Problem requirements: Write out the lines below once more, exactly as they appear. Do not include pictures.

Recorded data:
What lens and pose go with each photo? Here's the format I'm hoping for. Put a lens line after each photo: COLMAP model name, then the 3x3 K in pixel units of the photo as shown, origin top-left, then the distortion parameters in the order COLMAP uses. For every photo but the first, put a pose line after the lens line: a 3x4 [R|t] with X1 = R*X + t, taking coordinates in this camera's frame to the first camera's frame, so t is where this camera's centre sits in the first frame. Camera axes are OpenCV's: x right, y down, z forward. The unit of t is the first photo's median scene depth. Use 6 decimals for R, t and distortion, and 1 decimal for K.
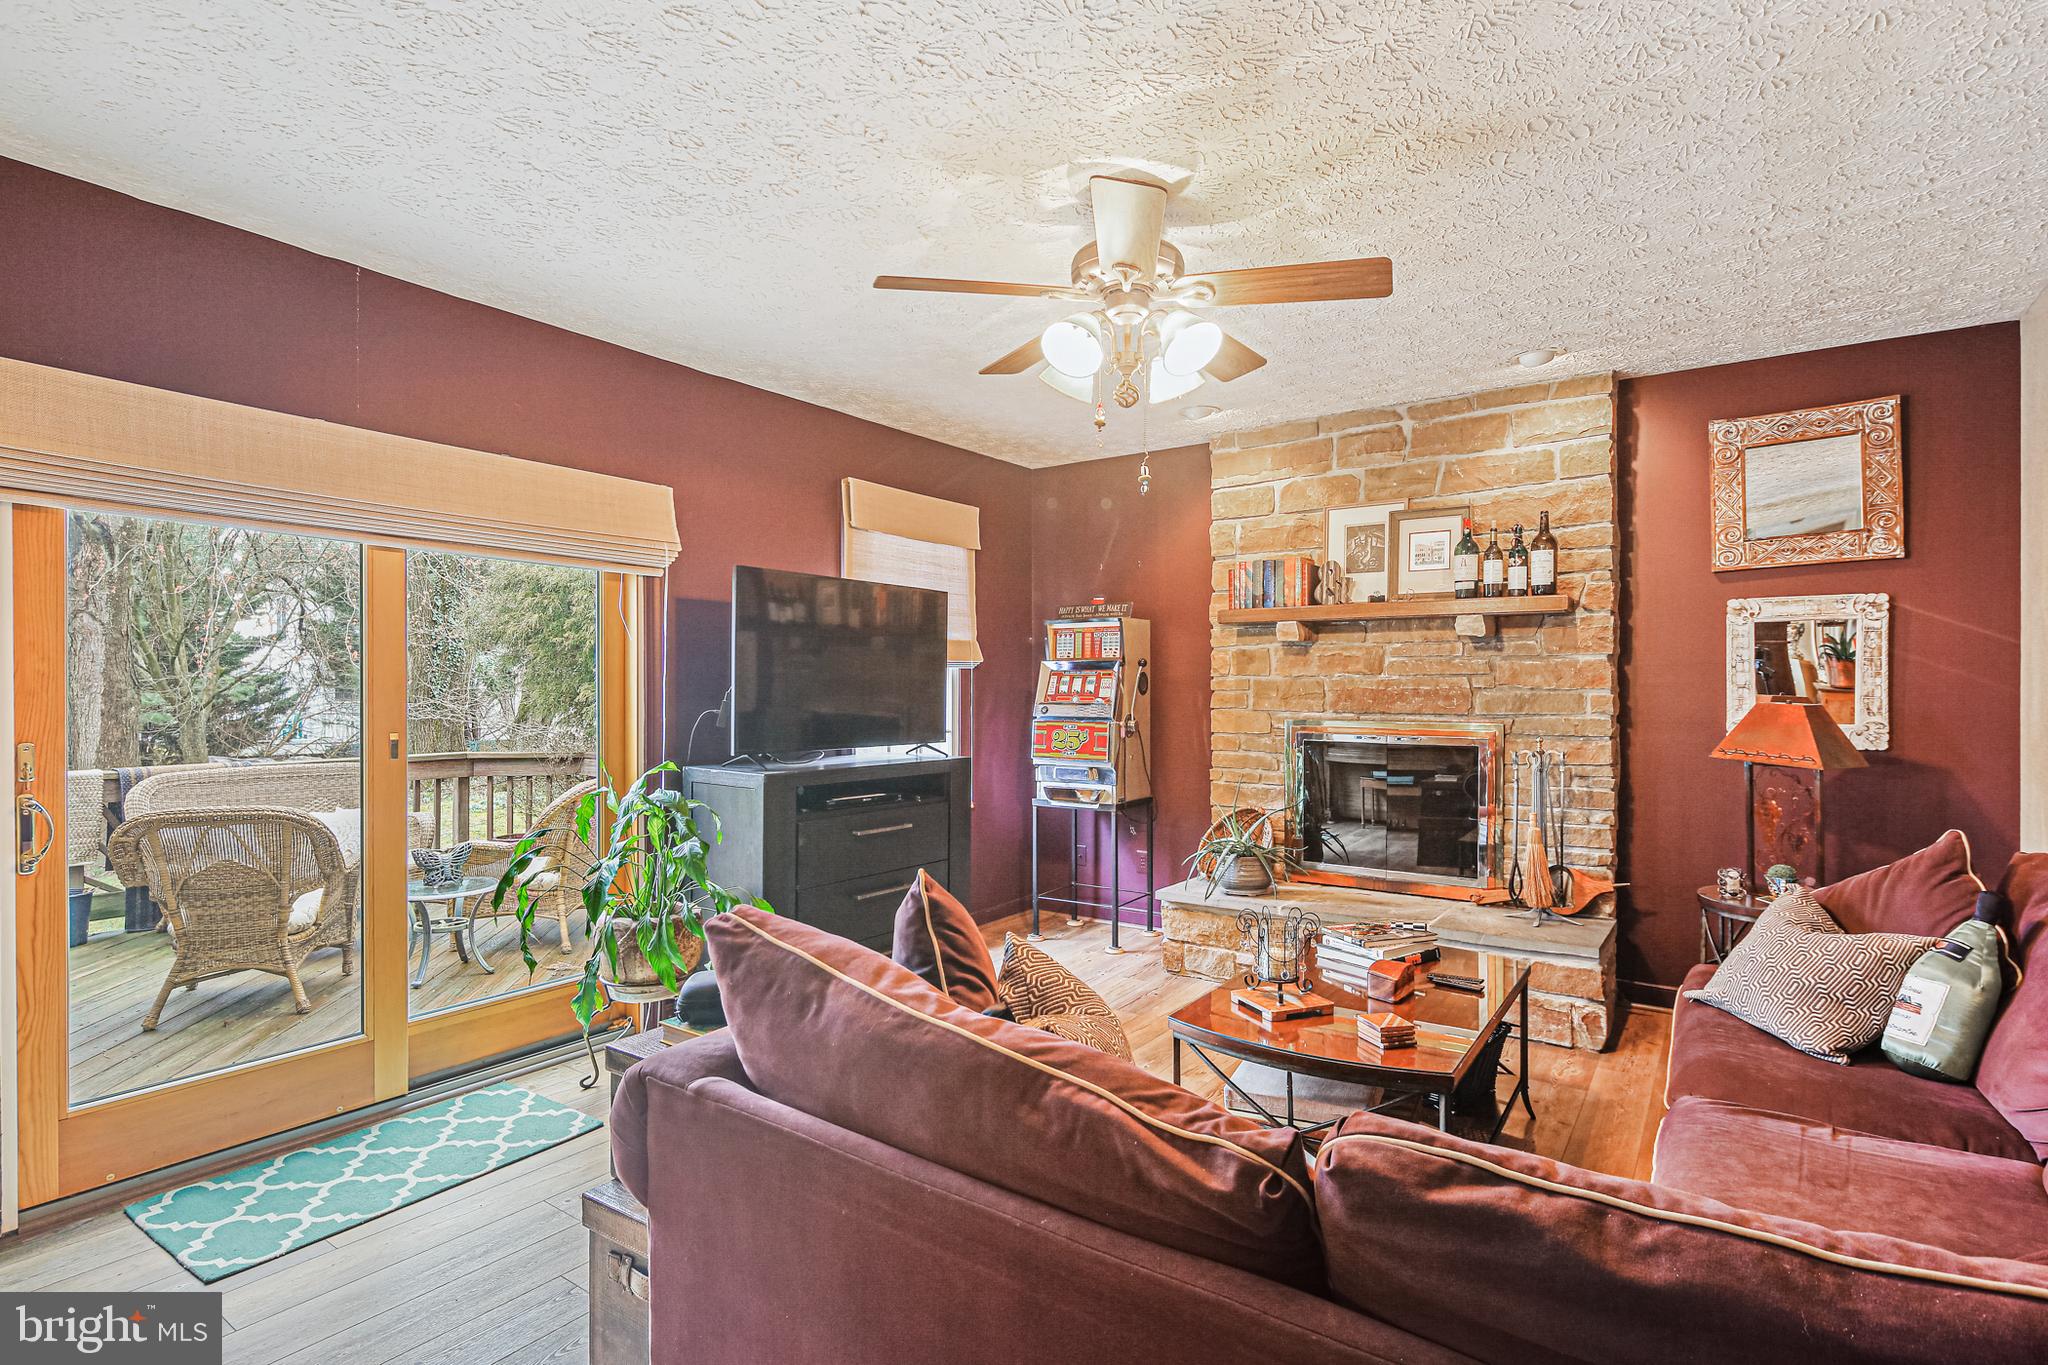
lens RADIAL K [[1005.1, 0, 1027.4], [0, 1005.1, 692.0], [0, 0, 1]] dist [0.001416, -0.000179]
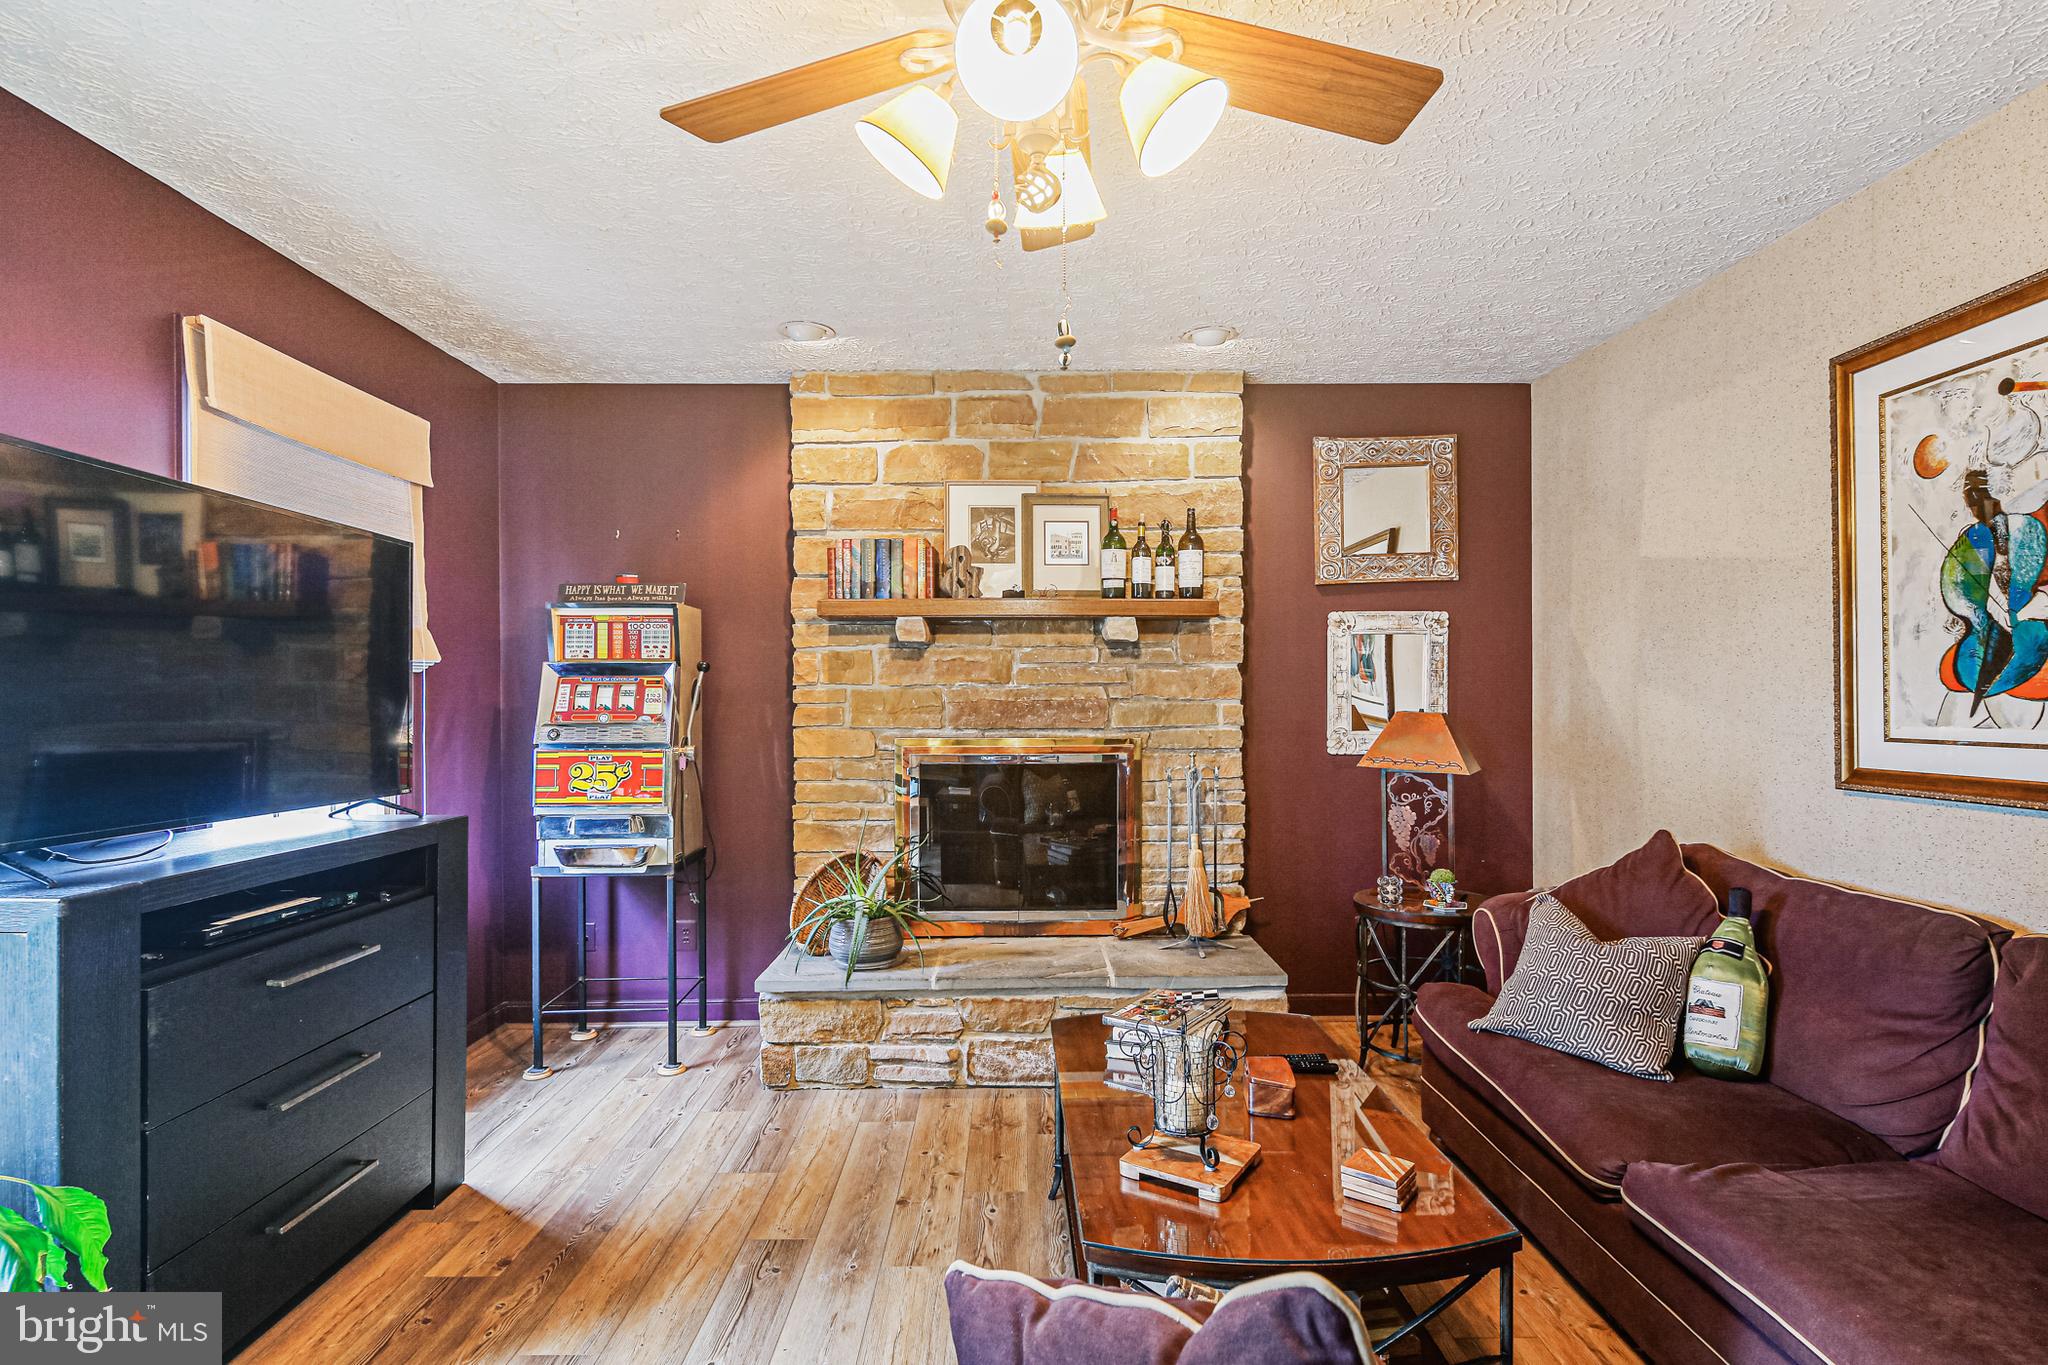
lens RADIAL K [[1000.3, 0, 1029.1], [0, 1000.3, 701.1], [0, 0, 1]] dist [0.002062, -0.000093]
pose [[0.807972, -0.006028, 0.589190, -0.145457], [0.007845, 0.999969, -0.000526, -0.001997], [-0.589169, 0.005047, 0.807994, 0.319940]]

Solution to the exercise:
What lens and pose go with each photo? Here's the format I'm hoping for. Put a lens line after each photo: COLMAP model name, then the 3x3 K in pixel units of the photo as shown, origin top-left, then the distortion parameters in the order COLMAP uses. For every photo but the first, put a pose line after the lens line: a 3x4 [R|t] with X1 = R*X + t, taking coordinates in this camera's frame to the first camera's frame, so t is where this camera's centre sits in the first frame. Camera axes are OpenCV's: x right, y down, z forward. The unit of t is the first photo's median scene depth. Use 6 decimals for R, t and distortion, and 1 decimal for K.
lens RADIAL K [[1005.1, 0, 1027.4], [0, 1005.1, 692.0], [0, 0, 1]] dist [0.001416, -0.000179]
lens RADIAL K [[1000.3, 0, 1029.1], [0, 1000.3, 701.1], [0, 0, 1]] dist [0.002062, -0.000093]
pose [[0.807972, -0.006028, 0.589190, -0.145457], [0.007845, 0.999969, -0.000526, -0.001997], [-0.589169, 0.005047, 0.807994, 0.319940]]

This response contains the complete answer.